Encourage philanthropists – don’t alienate them
By Lord Popat,
Last week’s annual Asian Voice Charity Awards was a timely reminder of the important role that philanthropists play in society.
We live in a world where unfortunately the rich are getting richer and the poor are getting poorer. With such disparities increasing, it is easy to criticise the rich for not pulling their weight. But the fact is our society needs and relies on philanthropists, so we should do everything we can to encourage them to continue to donate more rather than alienate them.
We already have a number of well-established philanthropist families in Britain such as the Rothschilds, Westons, Wolfsons and Sainsburys who continue to support hundreds of charitable and cultural causes. Another example earlier this year was the hedge fund physicist David Harding who pledged £100 million to fund postgraduates and disadvantaged students at Cambridge University.
However we need more philanthropists. According to research from the Beacon Collaborative – a charity that promotes philanthropy – only one in ten of the richest high net worth individuals in Britain gives to charity. Their research suggested that the average donation made by those worth more than £10 million is £240 a year; that’s less than a designer handbag or luxury holiday.

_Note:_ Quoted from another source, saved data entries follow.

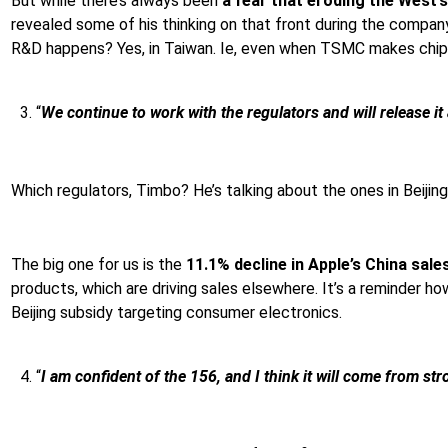
But while there’s always been
a fear that eroding the West
revealed some of his thinking on that front during the compan
R&D happens? Yes, in Taiwan. Ie, even when TSMC makes chips ab
“
We continue to work with the regulators and will release i
Which regulators, Timbo? He’s talking about the ones in Beiji
The big one for us is the
11.1% decline in Apple’s China sale
products, which are driving sales elsewhere. It’s a reminder h
Beijing subsidy targeting consumer electronics.
“
I am confident of the 156, and I think it will come from 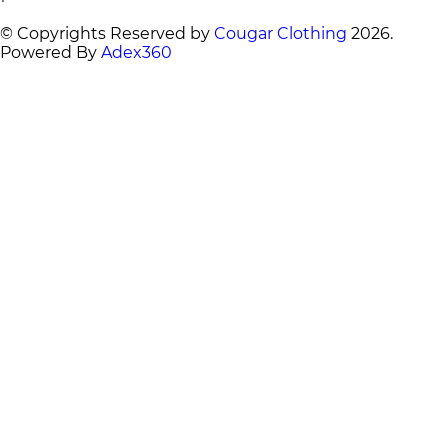
© Copyrights Reserved by
Cougar Clothing
2026
.
Powered By
Adex360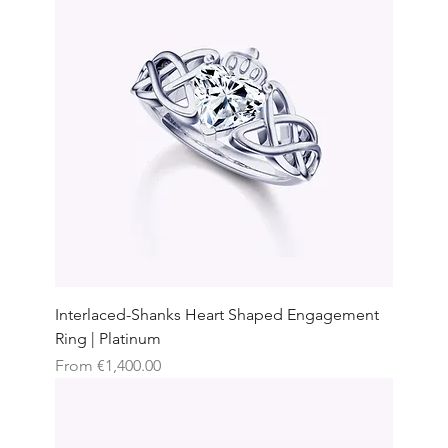
Interlaced-Shanks Heart Shaped Engagement
Ring | Platinum
Sale Price
From
€1,400.00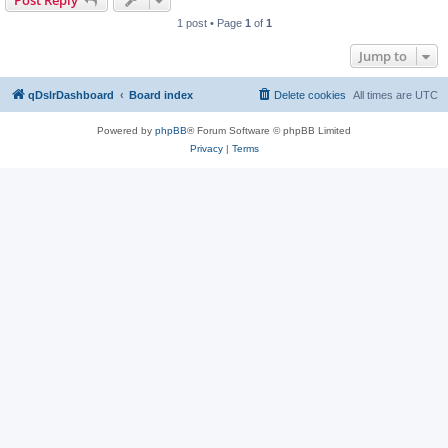
Post Reply
1 post • Page
1
of
1
Jump to
qDslrDashboard
Board index
Delete cookies
All times are
UTC
Powered by
phpBB
® Forum Software © phpBB Limited
Privacy
|
Terms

A report by the Cultural Cities Enquiry claimed that civic philanthropy has dropped by 11 per cent in the past four years. This is in contrast to the fact that the billionaire count on the Sunday Times Rich List rose by 11 to 425 last year.

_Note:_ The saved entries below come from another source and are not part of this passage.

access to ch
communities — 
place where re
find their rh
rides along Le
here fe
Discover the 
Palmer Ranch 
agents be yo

As a supporter of various charities and charitable causes, I regularly speak to many high net individuals about what holds them back in donating. The majority say that they worry charities are badly run or they fear their money will not achieve or reach those it was intended for.

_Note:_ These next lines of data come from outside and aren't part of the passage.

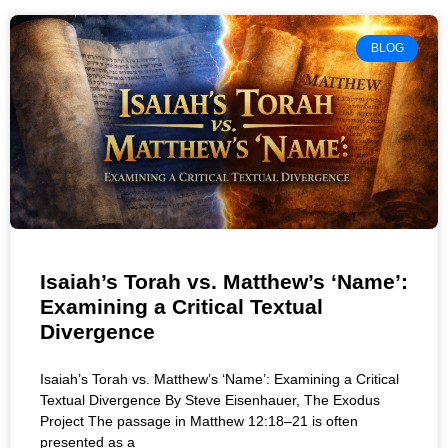
BLOG
Isaiah’s Torah vs. Matthew’s ‘Name’:
Examining a Critical Textual
Divergence
Isaiah’s Torah vs. Matthew’s ‘Name’: Examining a Critical
Textual Divergence By Steve Eisenhauer, The Exodus
Project The passage in Matthew 12:18–21 is often
presented as a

These Awards powered by Charity Clarity address this very point. They have revolutionised the way charities are governed, making them more transparent and accountable. Charity Clarity has improved governance guidelines to make charities more accessible and in turn more appealing to potential philanthropists.
On the other hand many philanthropists are worried about being condemned for supporting various charities. Examples include BP who were attacked after sponsoring exhibitions at the British Museum or the recent Gillette campaign about positive masculinity. Meanwhile no one picks on the companies or individuals that don’t donate.
We all have a shared goal – to support our good, hardworking and effective charities. If we continue to alienate donors, we are in danger of endangering our charitable sector. We need to remember that philanthropists are out there. However, we need to do more to better embrace them and to channel their support to a variety of worthy causes.
The Cadbury’s Family left a lasting legacy of social housing that outlived their wealth. Similarly, Bill Gates will be remembered more for helping to eradicate polio than for Microsoft. Such philanthropists will always be remembered for the role they played in bettering our society. Let’s welcome their efforts in making our world better instead of alienating them.